Tax Credits For The Poor End Up Going To Luxury Hotels, Big Banks

Tax Credits For The Poor Got To Luxury Hotels, Big Banks

This post has been corrected.

Taxpayer dollars that were intended to help poor communities are instead being used to finance luxury hotels, according to a new story in Bloomberg Markets magazine.

A Federal program, called New Market Tax Credits, gives a substantial tax refund to institutions that bankroll development projects in poor neighborhoods, according to Bloomberg. But in practice, it hasn't always worked out that way. Developers use 10-year-old Census data to claim a neighborhood is low-income and deserving of a jobs-creating development. Many of the neighborhoods receiving taxpayer assistance have since become upscale. Some of the projects being financed are among the most luxurious of their kind.

The program, which gives institutions or individuals 39 percent of their investment over a seven year period, is popular. Last year, Treasury received 250 applications for the tax credits, according to a Treasury release from last June. The applications requested a total of $23.5 billion. In that round, only $5 billion was available.

In many cases, New Markets has helped revitalize under-served areas. But in other cases, it has simply enriched financial institutions, while nearby poor areas remained stranded, Bloomberg reports.

The rules stipulate that developments must be in neighborhoods with at least a 20 percent poverty rate, or with a population earning 20 percent less than the median family income in the surrounding area.

Hotel union officials and activists in Chicago have taken notice of the seeming abuse, and have filed a complaint with the U.S. Treasury Department, the Milwaukee Journal Sentinel reported earlier this month.

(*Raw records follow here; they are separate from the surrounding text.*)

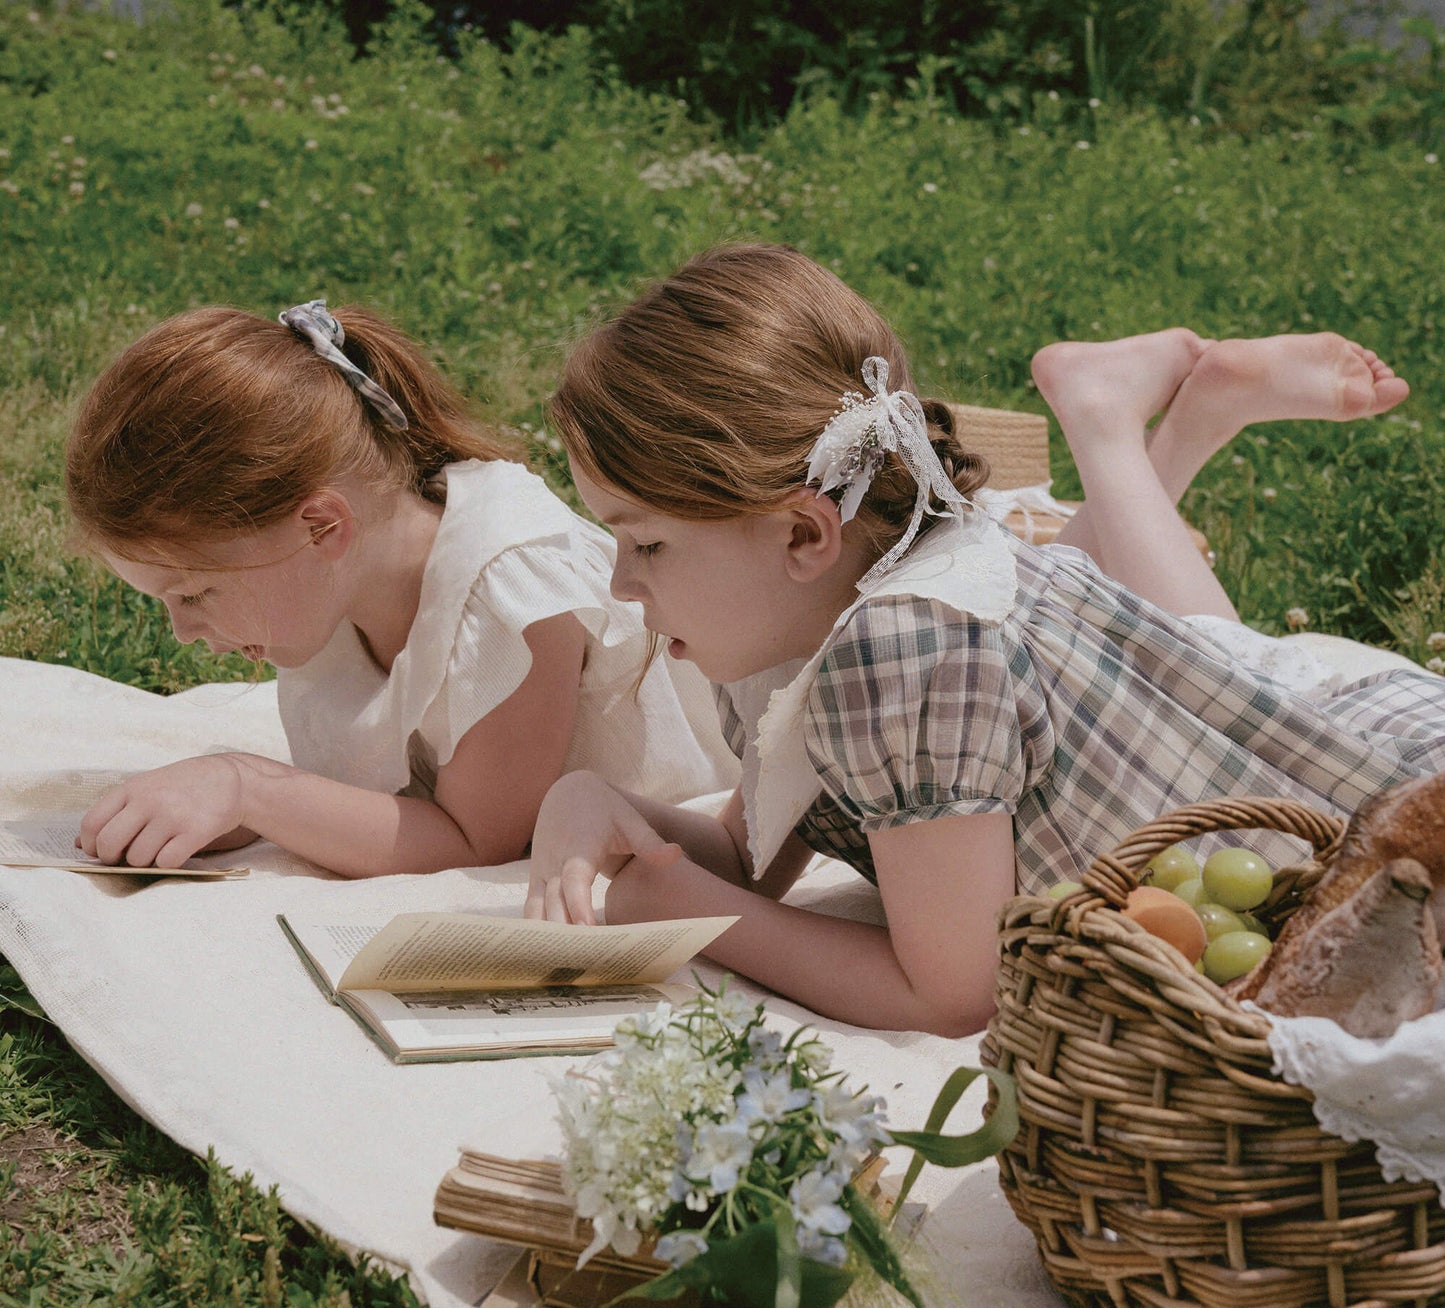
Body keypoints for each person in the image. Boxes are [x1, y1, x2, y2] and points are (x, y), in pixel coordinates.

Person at [523, 243, 1445, 1035]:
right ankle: (1130, 424)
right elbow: (750, 856)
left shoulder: (903, 647)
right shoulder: (793, 619)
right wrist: (593, 800)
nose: (620, 583)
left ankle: (1121, 423)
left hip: (1379, 884)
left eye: (646, 543)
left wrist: (693, 913)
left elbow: (950, 991)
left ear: (804, 534)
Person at [64, 300, 736, 877]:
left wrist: (250, 789)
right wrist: (229, 811)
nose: (183, 631)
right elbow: (377, 790)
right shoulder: (327, 583)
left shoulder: (508, 589)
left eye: (194, 595)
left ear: (322, 527)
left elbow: (475, 840)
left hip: (693, 842)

And at least one government official seems inclined to agree.

"Things like luxury hotels are entirely contrary to what we set out to do," Cliff Kellogg, a former senior policy advisor at Treasury, told Bloomberg.

One such project is the Blackstone Hotel, in downtown Chicago, which offers rooms for as much as $699 a night. Prudential Financial, which bankrolled the development, received $15.6 million from Treasury. JPMorgan Chase served as a lender, according to Bloomberg.

Read the full story here.

UPDATE: This post incorrectly stated JPMorgan Chase received a tax credit. The bank served as a lender.